Comme chez Preminger, la même technique invisible irrigue la plupart de ses films, au moins ponctuellement et toujours à bon escient. J'avais ainsi complètement oublié l'ouverture de A Bell for Adano, film qui me charme presque de bout en bout malgré des facilités d'écriture manifestes (une couleur locale trop appuyée en particulier). Elle est pourtant éblouissante : presque un plan séquence à la grue cadrant en lointaine plongée la progression de la jeep qui transporte Bendix et Hodiak avant d'embrayer sur un panoramique audacieux quand le véhicule aborde le pied d'un contrefort rocheux. Timing impeccable de l'objectif pour récupérer la jeep qui a contourné le promontoire. Entretemps, quelques trouées dans le massif ont permis au cinéaste de saisir au vol quelques infos imparables, telle une affiche à l'effigie du Duce. Ne reste plus qu'à rompre le mouvement par l'insert de quelques portraits fugaces qui ne dépareraient pas chez Rossellini. Le décor est immédiatement et nettement planté, tant historiquement qu'en termes de préoccupations sociales pour des locaux plus que circonspects, naturellement inquiets : pour eux ces américains sont des envahisseurs.

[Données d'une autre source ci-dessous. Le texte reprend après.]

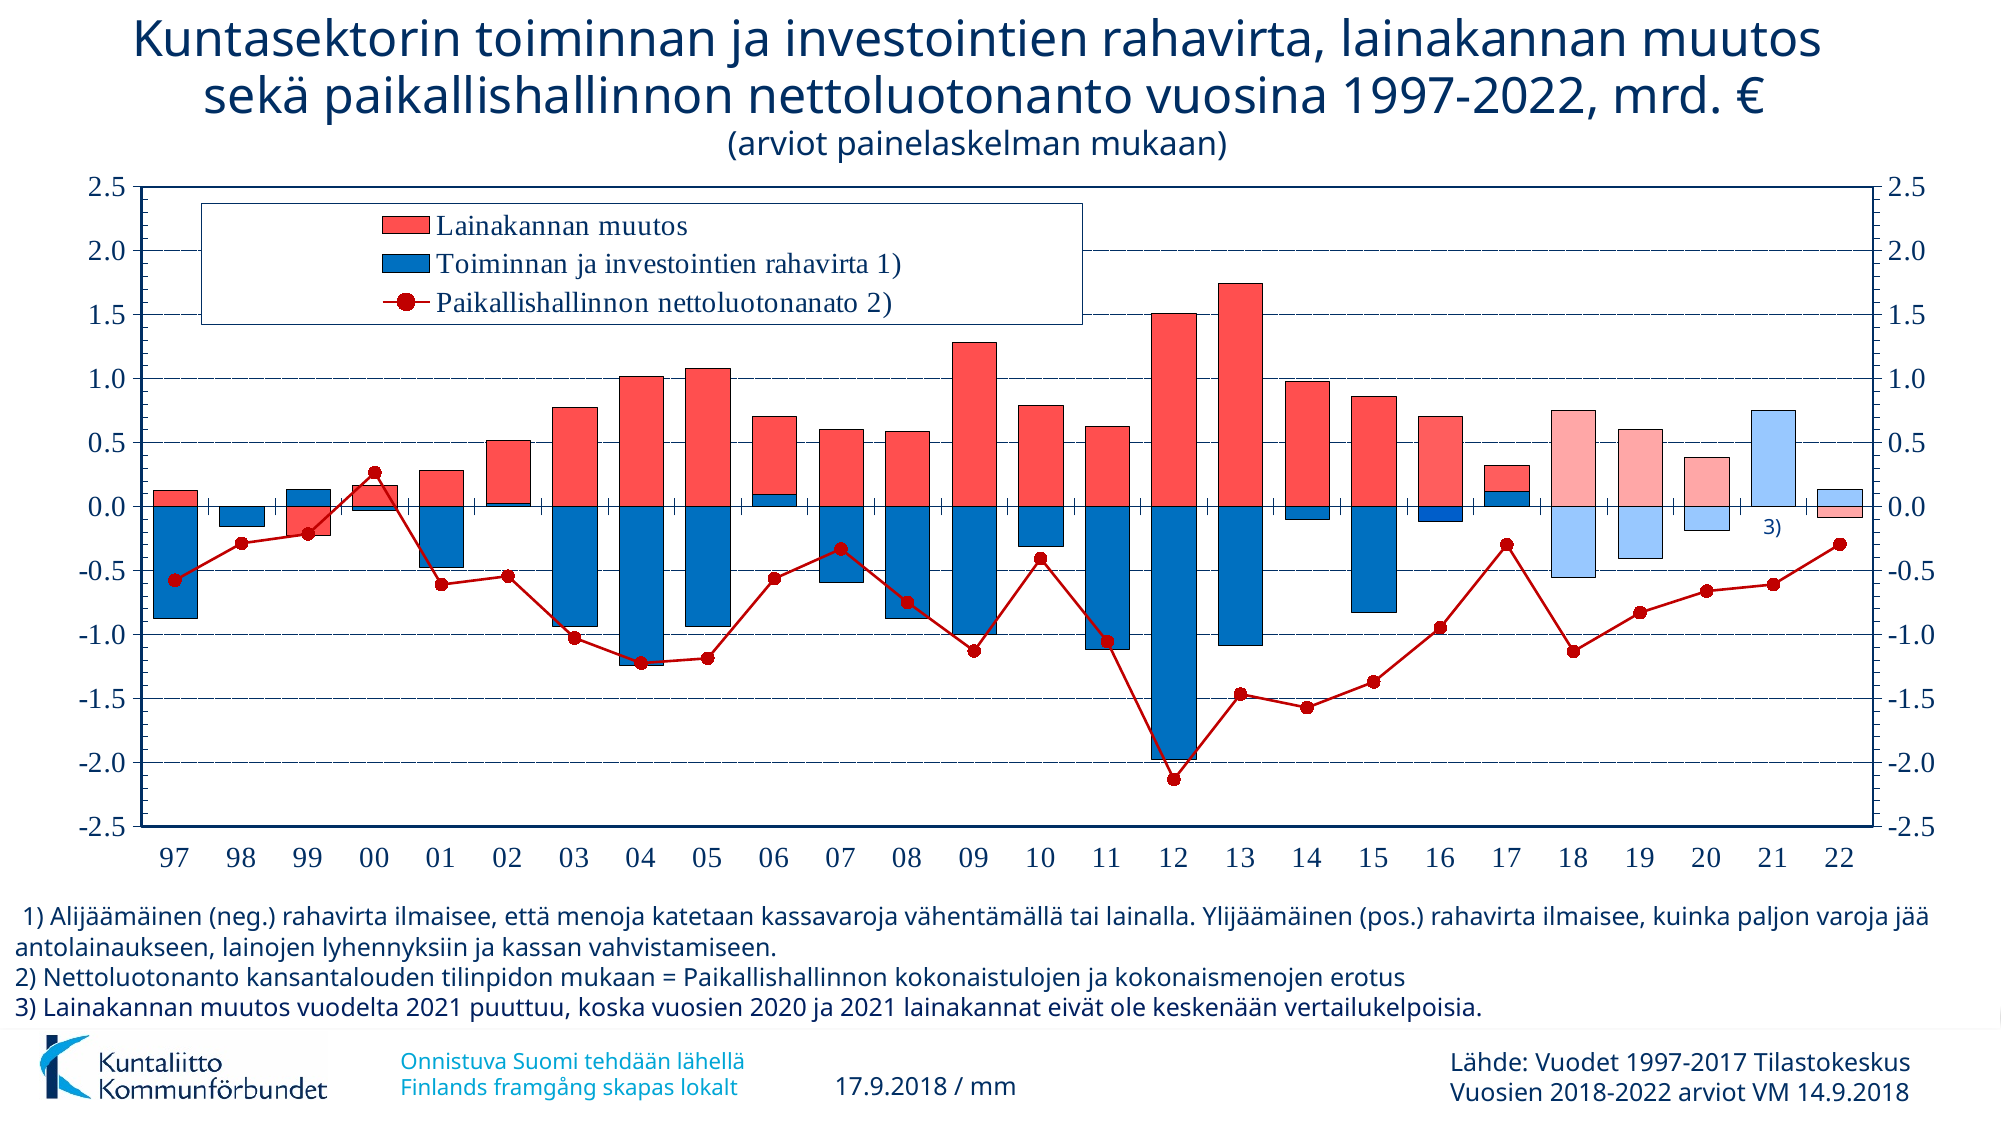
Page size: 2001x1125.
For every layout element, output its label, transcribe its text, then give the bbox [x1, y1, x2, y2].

text_box Kuntasektorin toiminnan ja investointien rahavirta, lainakannan muutos sekä paikallishallinnon nettoluotonanto vuosina 1997-2022, mrd. € (arviot painelaskelman mukaan) [0, 11, 1993, 164]
text_box 1) Alijäämäinen (neg.) rahavirta ilmaisee, että menoja katetaan kassavaroja vähentämällä tai lainalla. Ylijäämäinen (pos.) rahavirta ilmaisee, kuinka paljon varoja jää antolainaukseen, lainojen lyhennyksiin ja kassan vahvistamiseen. 2) Nettoluotonanto kansantalouden tilinpidon mukaan = Paikallishallinnon kokonaistulojen ja kokonaismenojen erotus 3) Lainakannan muutos vuodelta 2021 puuttuu, koska vuosien 2020 ja 2021 lainakannat eivät ole keskenään vertailukelpoisia. [0, 890, 2000, 1029]
picture [39, 1031, 328, 1100]
chart [23, 163, 1993, 925]
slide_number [834, 1065, 1130, 1106]
text_box Lähde: Vuodet 1997-2017 Tilastokeskus Vuosien 2018-2022 arviot VM 14.9.2018 [1435, 1039, 1989, 1114]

Donc, pour en revenir à Capitaine de Castille, qualifier ses séquences finales de statiques - et sulpiciennes - c'est selon moi occulter la manière dont King se sert justement de la technique pour éviter de magnifier l'élan de la conquête. C'est omettre une fulgurance stylistique qui vient troubler le hiératisme commémoratif en illustrant la dualité du récit et l'ambivalence de son héros : ce travelling éloquent sur la chevauchée de Pedro de Vargas après qu'il a recueilli les ordres de Cortes - bien plus qu'à demi-mot bellicistes - et réglé de telle façon qu'il ne puisse au passage qu'enregistrer le cœur du sermon du padre Thomas Gomez. (Ouvrez vos yeux sur le nouveau monde qui se présente à vous... Ne marchez pas comme des conquérants !). Ce finale est certes somptueux, mais dans ma lecture très loin d'être galvanisant. Encore moins triomphaliste.